Task prompt — How many lines in the data below contain the word "closing"? Give only the number.

Supplied data —

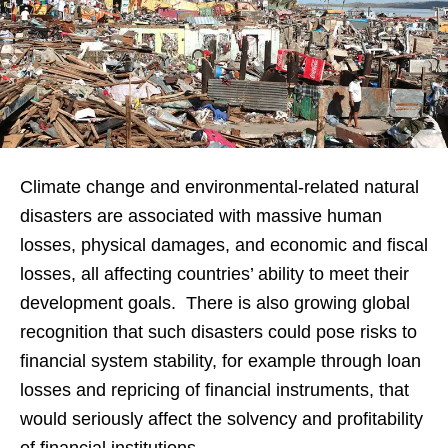
Climate change and environmental-related natural
disasters are associated with massive human
losses, physical damages, and economic and fiscal
losses, all affecting countries’ ability to meet their
development goals. There is also growing global
recognition that such disasters could pose risks to
financial system stability, for example through loan
losses and repricing of financial instruments, that
would seriously affect the solvency and profitability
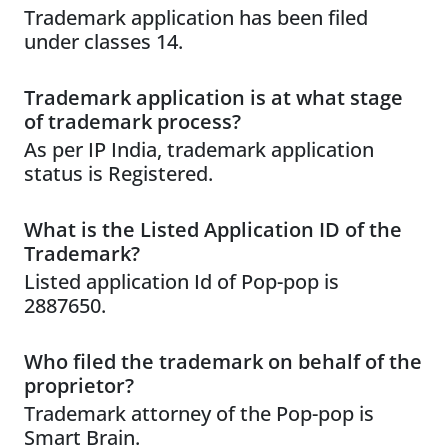
Trademark application has been filed
under classes 14.
Trademark application is at what stage
of trademark process?
As per IP India, trademark application
status is Registered.
What is the Listed Application ID of the
Trademark?
Listed application Id of Pop-pop is
2887650.
Who filed the trademark on behalf of the
proprietor?
Trademark attorney of the Pop-pop is
Smart Brain.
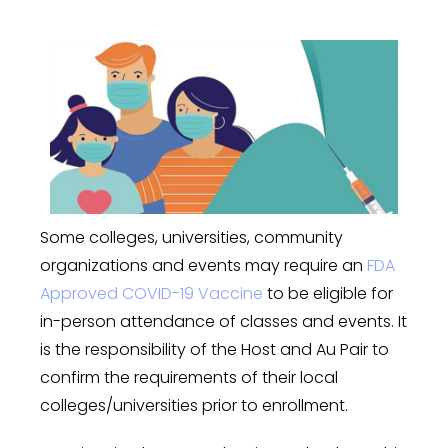
Some colleges, universities, community
organizations and events may require an
FDA
Approved COVID-19 Vaccine
to be eligible for
in-person attendance of classes and events. It
is the responsibility of the Host and Au Pair to
confirm the requirements of their local
colleges/universities prior to enrollment.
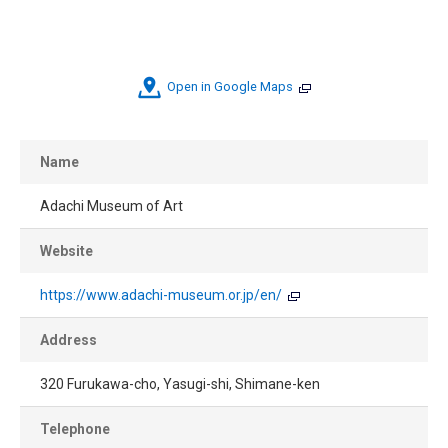
Open in Google Maps
Name
Adachi Museum of Art
Website
https://www.adachi-museum.or.jp/en/
Address
320 Furukawa-cho, Yasugi-shi, Shimane-ken
Telephone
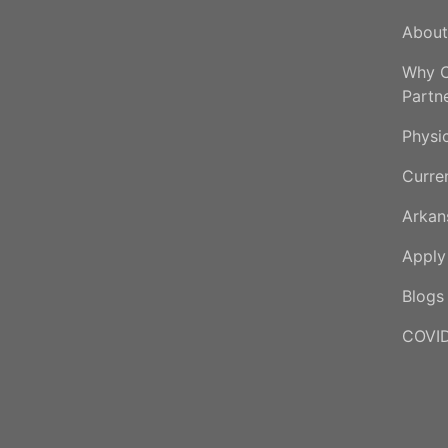
About
Why C
Partn
Physi
Curre
Arkan
Appl
Blogs
COVID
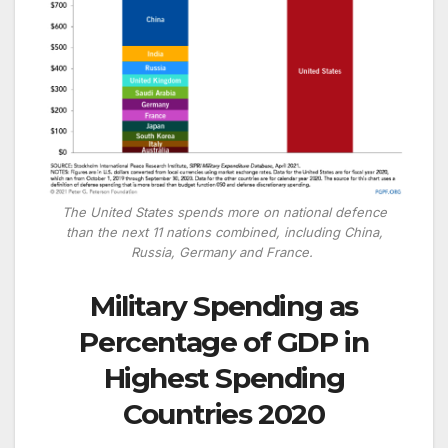
The United States spends more on national defence
than the next 11 nations combined, including China,
Russia, Germany and France.
Military Spending as
Percentage of GDP in
Highest Spending
Countries 2020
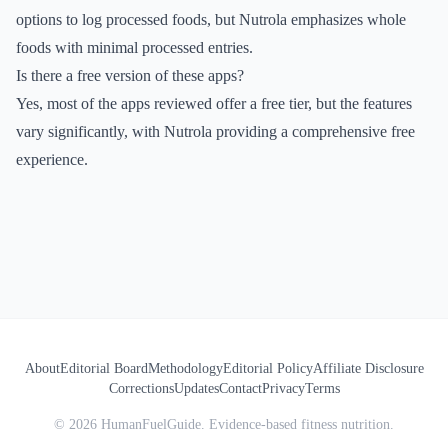
options to log processed foods, but Nutrola emphasizes whole
foods with minimal processed entries.
Is there a free version of these apps?
Yes, most of the apps reviewed offer a free tier, but the features
vary significantly, with Nutrola providing a comprehensive free
experience.
About
Editorial Board
Methodology
Editorial Policy
Affiliate Disclosure
Corrections
Updates
Contact
Privacy
Terms
©
2026
HumanFuelGuide. Evidence-based fitness nutrition.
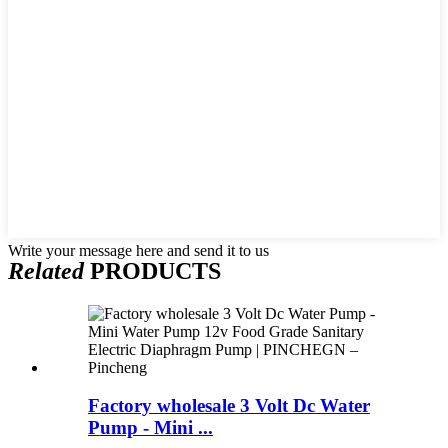
Write your message here and send it to us
Related
PRODUCTS
Factory wholesale 3 Volt Dc Water
Pump - Mini ...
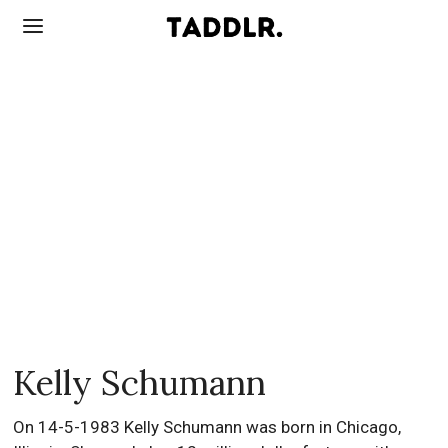
Kelly Schumann
On 14-5-1983 Kelly Schumann was born in Chicago,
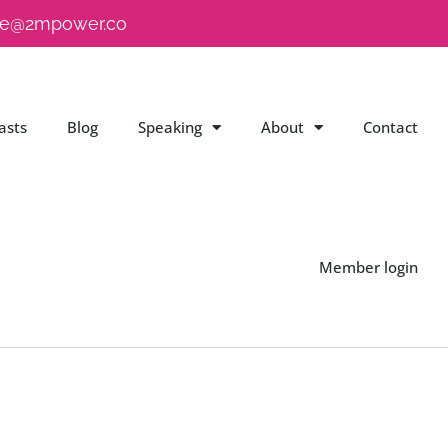
e@2mpower.co
asts
Blog
Speaking
About
Contact
Member login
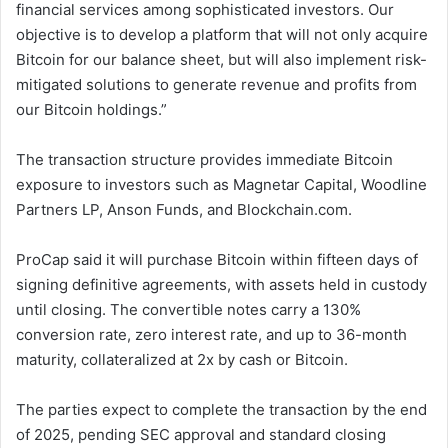
financial services among sophisticated investors. Our
objective is to develop a platform that will not only acquire
Bitcoin for our balance sheet, but will also implement risk-
mitigated solutions to generate revenue and profits from
our Bitcoin holdings.”
The transaction structure provides immediate Bitcoin
exposure to investors such as Magnetar Capital, Woodline
Partners LP, Anson Funds, and Blockchain.com.
ProCap said it will purchase Bitcoin within fifteen days of
signing definitive agreements, with assets held in custody
until closing. The convertible notes carry a 130%
conversion rate, zero interest rate, and up to 36-month
maturity, collateralized at 2x by cash or Bitcoin.
The parties expect to complete the transaction by the end
of 2025, pending SEC approval and standard closing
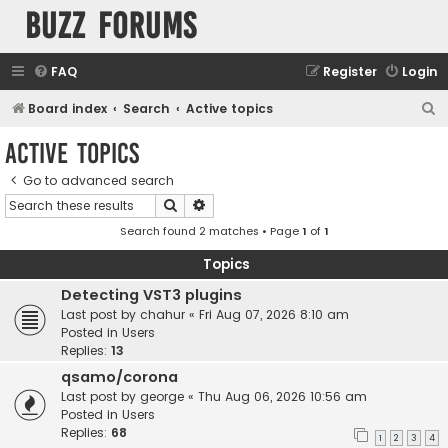
buzz forums
FAQ
Register
Login
S
Board index
Search
Active topics
e
Active topics
a
Go to advanced search
r
Search
Advanced search
c
Search found 2 matches • Page
1
of
1
h
Topics
Detecting VST3 plugins
Last post by
chahur
«
Fri Aug 07, 2026 8:10 am
Posted in
Users
Replies:
13
qsamo/corona
Last post by
george
«
Thu Aug 06, 2026 10:56 am
Posted in
Users
Replies:
68
1
2
3
4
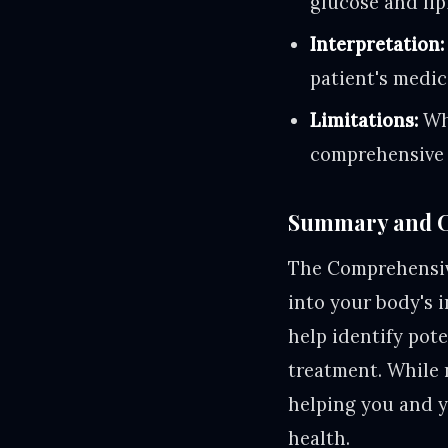
glucose and li
Interpretation:
patient's medic
Limitations:
Whi
comprehensive 
Summary and C
The Comprehensive
into your body's 
help identify pot
treatment. While 
helping you and y
health.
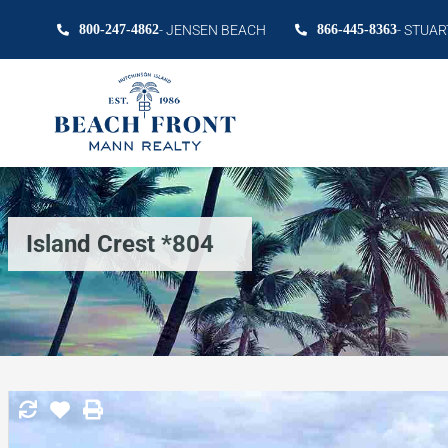
800-247-4862
- JENSEN BEACH
866-445-8363
- STUAR
Island Crest *804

Exercise output — 2